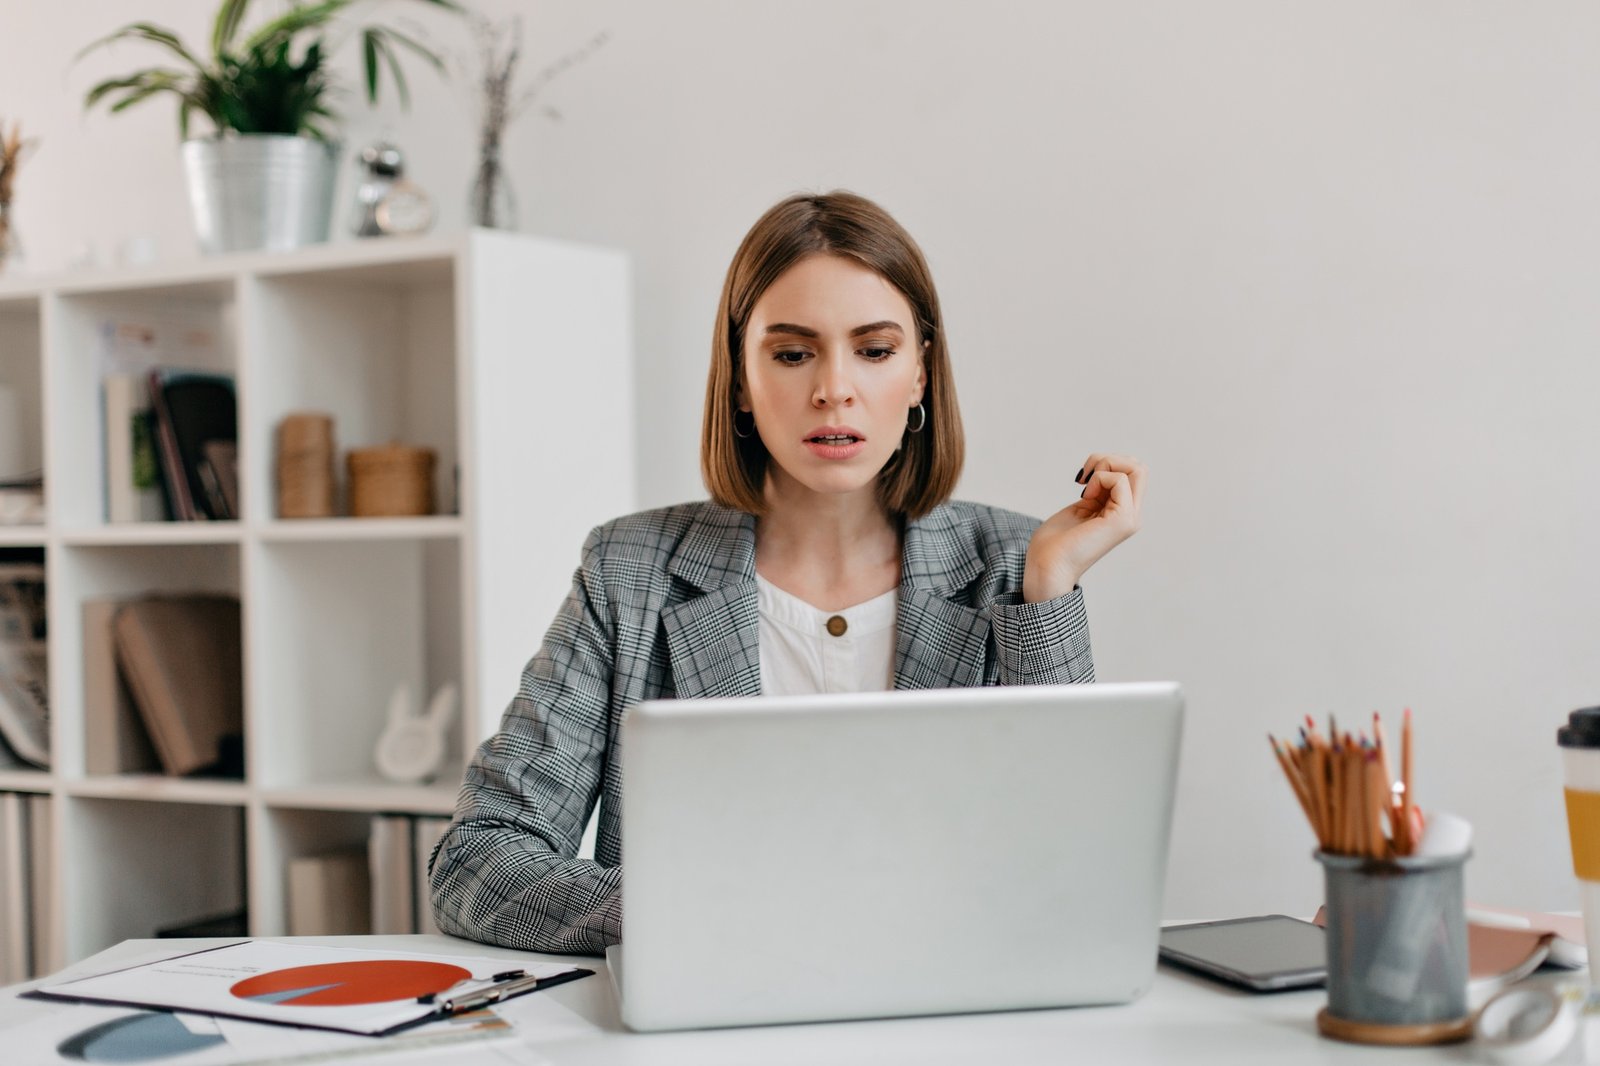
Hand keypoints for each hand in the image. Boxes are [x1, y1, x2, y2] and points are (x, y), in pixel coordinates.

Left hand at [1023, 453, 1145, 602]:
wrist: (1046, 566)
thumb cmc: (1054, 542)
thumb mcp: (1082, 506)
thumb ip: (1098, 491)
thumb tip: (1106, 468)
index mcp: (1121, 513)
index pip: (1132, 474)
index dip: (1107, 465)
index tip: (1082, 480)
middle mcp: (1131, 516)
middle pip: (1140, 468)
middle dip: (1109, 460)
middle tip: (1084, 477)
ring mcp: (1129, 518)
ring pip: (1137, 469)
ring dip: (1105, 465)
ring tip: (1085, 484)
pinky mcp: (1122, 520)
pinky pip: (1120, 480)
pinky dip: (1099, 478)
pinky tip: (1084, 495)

· · ·

• ACTIVITY
When the word "hand" appears in a line of the listing, pull that line out.

• ANSWER TO THIS PROBLEM
Hand keypoints for each hand in the image. Boxes are [x1, y1, x2, y2] and points are (x, y), in pixel coordinates.
Left hand at [1023, 453, 1145, 602]:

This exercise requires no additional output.